Reading today’s press, I came across a piece from the renowned journalist Amir Mir that makes for extremely difficult reading. This piece resonates emphatically with my previous accounts and analyses of how these elections are conducing to facilitate admittance of extremists into the mainstream electoral politics of the country. This is a bad omen for democracy and the country on more than one counts, as we all know.
The article in question exposes how an LeJ-related alleged terrorist has been granted a PMLN ticket to contest the election from NA-107 in Gujrat. The man in question, Abid Raza Gujjar, was given a death sentence in a case involving murder of six people during an attempt to assassinate a former Nazim of Gujrat. However, the death sentence was subsequently commuted after Abid’s family was able to ‘conclude’ an out of court settlement with the opposite party and Abid did five years in jail. Subsequent to his release, Abid has been often suspected, apprehended, and questioned for his links with renowned terrorists like Amjad Farooqi. In view of his criminal record and strong suspicions of his links with the terrorists, Abid Gujjar’s nomination papers for the current election were emphatically rejected by the Returning Officer for the said murder charge and for his connections with the banned sectarian outfits LeJ and SSP. But, as has been recurrently manifest during the current elections, the judiciary came to Abid’s salvation. Following a familiar script, Abid was cleared by the Lahore Court as free and competent to contest the democratic elections to be held on May 11, 2013. PMLN then, to most people’s surprise, granted him its ticket for NA-107 at the expense of the party’s district president, Malik Hanif Awan, who had bagged and won that seat for the party in the last two elections in the constituency.
As the country’s secular parties like MQM and ANP struggle to meet terror with defiance ahead of elections, it is appalling to stumble upon this report from Amir Mir that lays bare another evidence of a major party’s complicity with extremist sectarian outfits. This affair does show PMLN as worryingly supplicant to hatemongering sectarian outfits. What exactly is the point of Sharifs’ collaboration with the Brotherly spearheads of sectarian strife in the country? Is it about electoral expediency or is it about the ideology? Difficult to pronounce for me, but thanks to some honest investigative journalism by people like Amir Mir we do get an insight into this collusion, which Nawaz had reportedly pleaded his party to keep very low-key after many people had earlier expressed their dismay on PMLN’s toying with the idea of forging an electoral adjustment with AWSJ. Thus the implication would seem to be that Sharifs knew that this was a shameful piece of business and they would rather nobody made too much of it and it be conducted as useful and pragmatic but fragmented decisions that no one ought to boast about.

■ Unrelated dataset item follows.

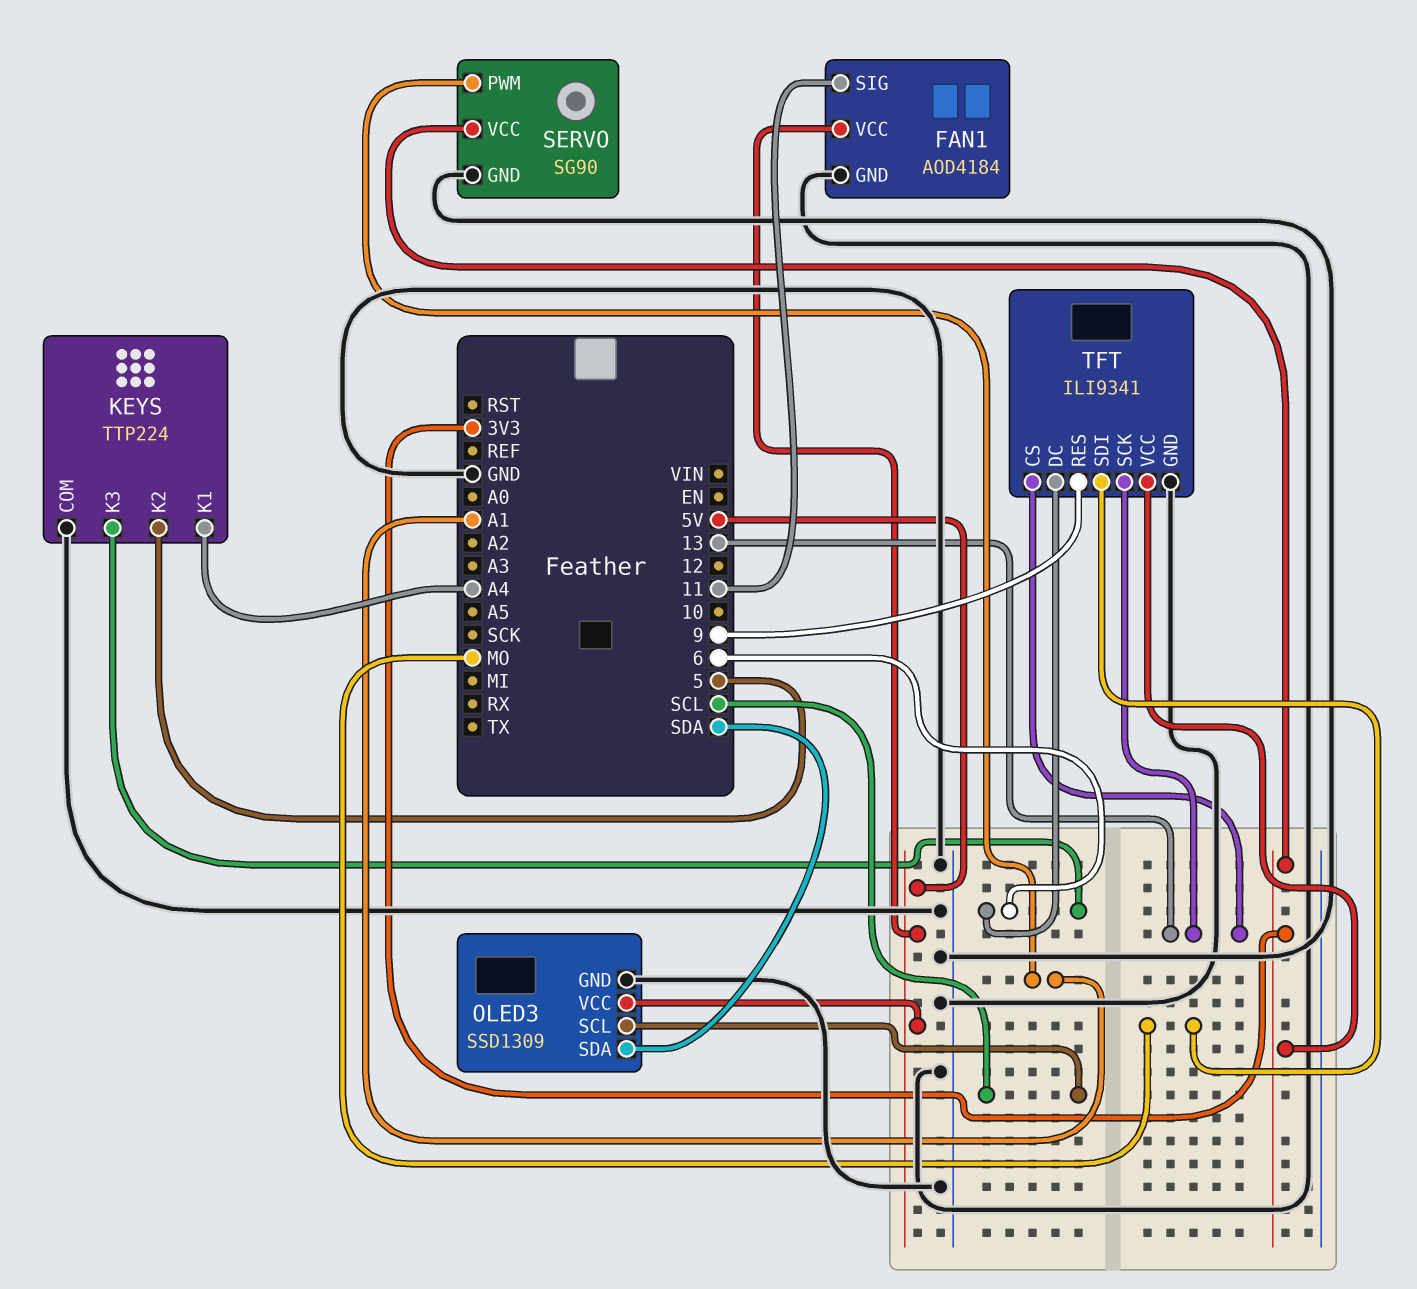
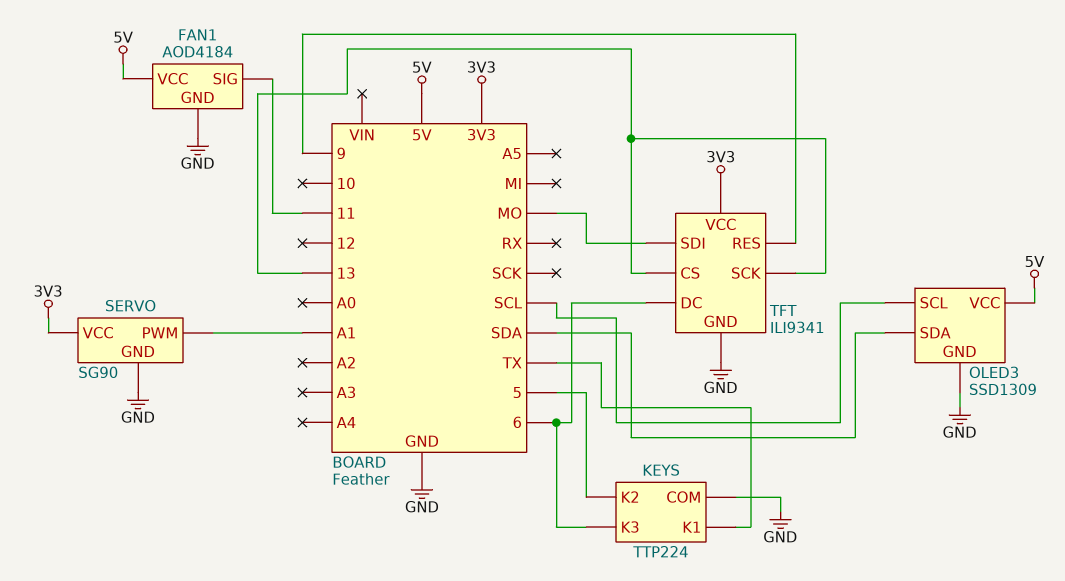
KEYS pin K1: A4 -> TX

The problem with this narrative is that it is tough for ordinary people like me with an averagely developed moral sense to discern who we should fall back on to save the country from extremism and terrorism and who we should blame for the next terrorist activity. I have been mulling this over for a while and think it should probably continue to be that usual third party, the Americans, for that stench of hypocrisy now emanating from the major political parties in general and PMLN in particular. In the five years of the current spate of democracy the terrorists have murdered about 20,000 people, civilians and security forces alike, and maimed thousands of others. This campaign of terror, waged against Pakistani citizens for ten years, has gone unimpeded and not a single terrorist has been served justice by the country’s judiciary, making the extremists a brutal force that operates with total impunity. The truth is that, while blaming it on Pakistan’s enemies, our government has not found any success in appealing to our ally, that country with which we enjoy a ‘special relationship’ and which is known to bankroll certain sectarian parties. And now we have to contend with national politicians giving succour to the extremists, forcing us to cope with clean-shaven Islamists, with the similar retinue of religiously motivated cohorts and the same litany of ambitions to Islamize.
Of course, there are also JUI and JI. In a weird sort of way there they always are, lurking in the shadows whenever some political crisis unfurls in the country. Now they also have ample cyber zealots within their ranks, fecund on the internet, who believe that the world is governed by a secret clique of alien and world powers that are constantly conspiring against Pakistan as the bastion of Islam. JUI has issued a religious decree against voting for PTI and JI has advised those who call themselves liberals to enlist themselves as religious minorities. This is simple apostatization of liberals in JI’s usual deceptive manner.
So there you are. Even by the usual Pakistani standards, such behaviour is an affront to those who believe in untrammelled democracy. I suppose: for all national mainstream parties one might loathe the notion that we cede anything to the extremists in order to buy off their murderous support to grab a few additional seats in the legislature. From the perspective of a majority of voters in the country, these parties would be better off without engaging in the sort of chicanery and bartering some of them have employed with the extremists. Politically, it does not make sense at a broader level and morally, it stinks.